* **Exercise aim**
Go to the line below containing "left shoulder: (475, 522)" and print exactly from there through the line containing "left hip: (781, 501)", both included. Print nothing else.

* **Pose estimation data**

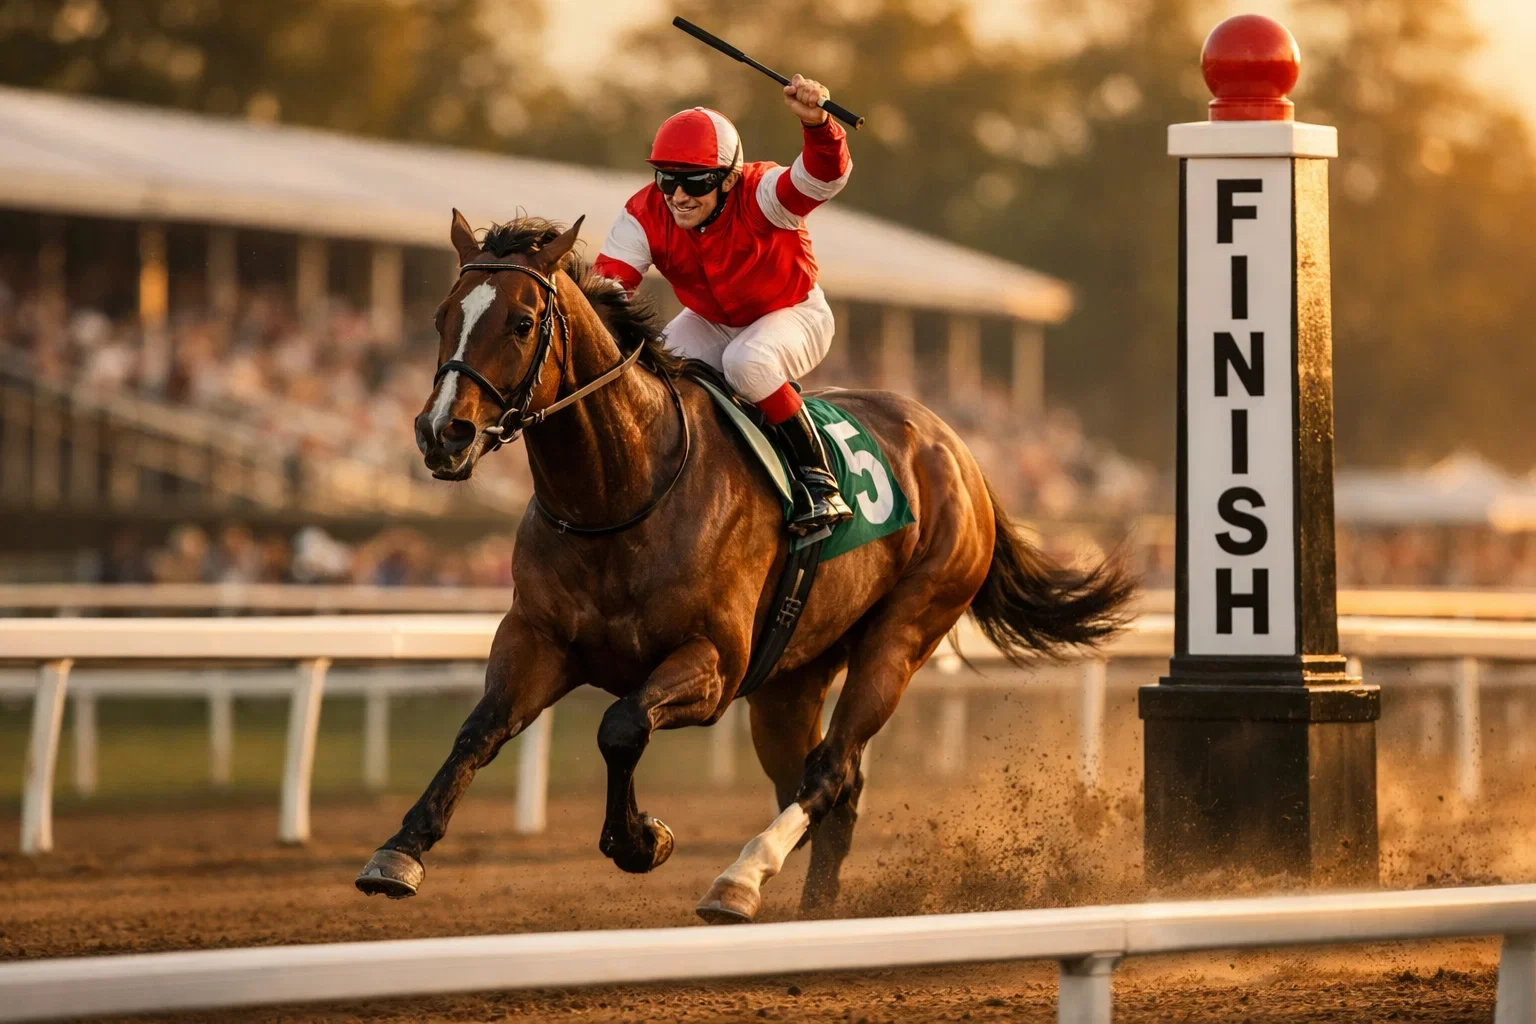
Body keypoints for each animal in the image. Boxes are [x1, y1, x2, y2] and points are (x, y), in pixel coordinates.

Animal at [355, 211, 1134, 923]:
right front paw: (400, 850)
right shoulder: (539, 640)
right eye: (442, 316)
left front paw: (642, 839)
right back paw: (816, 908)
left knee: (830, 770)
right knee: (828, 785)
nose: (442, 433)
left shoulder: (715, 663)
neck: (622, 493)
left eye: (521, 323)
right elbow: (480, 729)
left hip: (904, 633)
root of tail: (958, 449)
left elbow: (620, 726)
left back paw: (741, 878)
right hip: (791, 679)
...
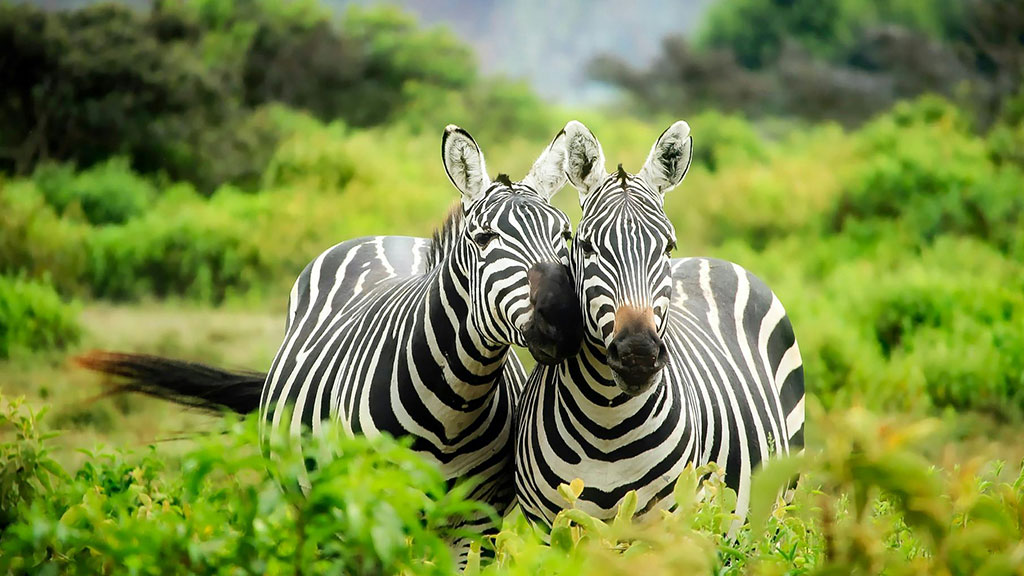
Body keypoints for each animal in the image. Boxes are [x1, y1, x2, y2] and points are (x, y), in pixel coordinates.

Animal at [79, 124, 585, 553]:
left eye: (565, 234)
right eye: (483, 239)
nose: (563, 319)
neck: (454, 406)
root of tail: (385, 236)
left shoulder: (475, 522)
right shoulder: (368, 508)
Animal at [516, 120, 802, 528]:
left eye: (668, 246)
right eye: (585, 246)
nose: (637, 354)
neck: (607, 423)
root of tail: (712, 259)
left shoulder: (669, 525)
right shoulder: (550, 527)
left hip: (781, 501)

* **Response area**
left shoulder: (475, 522)
right shoulder: (368, 508)
Animal at [516, 120, 802, 528]:
left eye: (668, 246)
right eye: (585, 246)
nose: (637, 354)
neck: (607, 423)
root of tail: (712, 259)
left shoulder: (669, 525)
right shoulder: (550, 527)
left hip: (781, 501)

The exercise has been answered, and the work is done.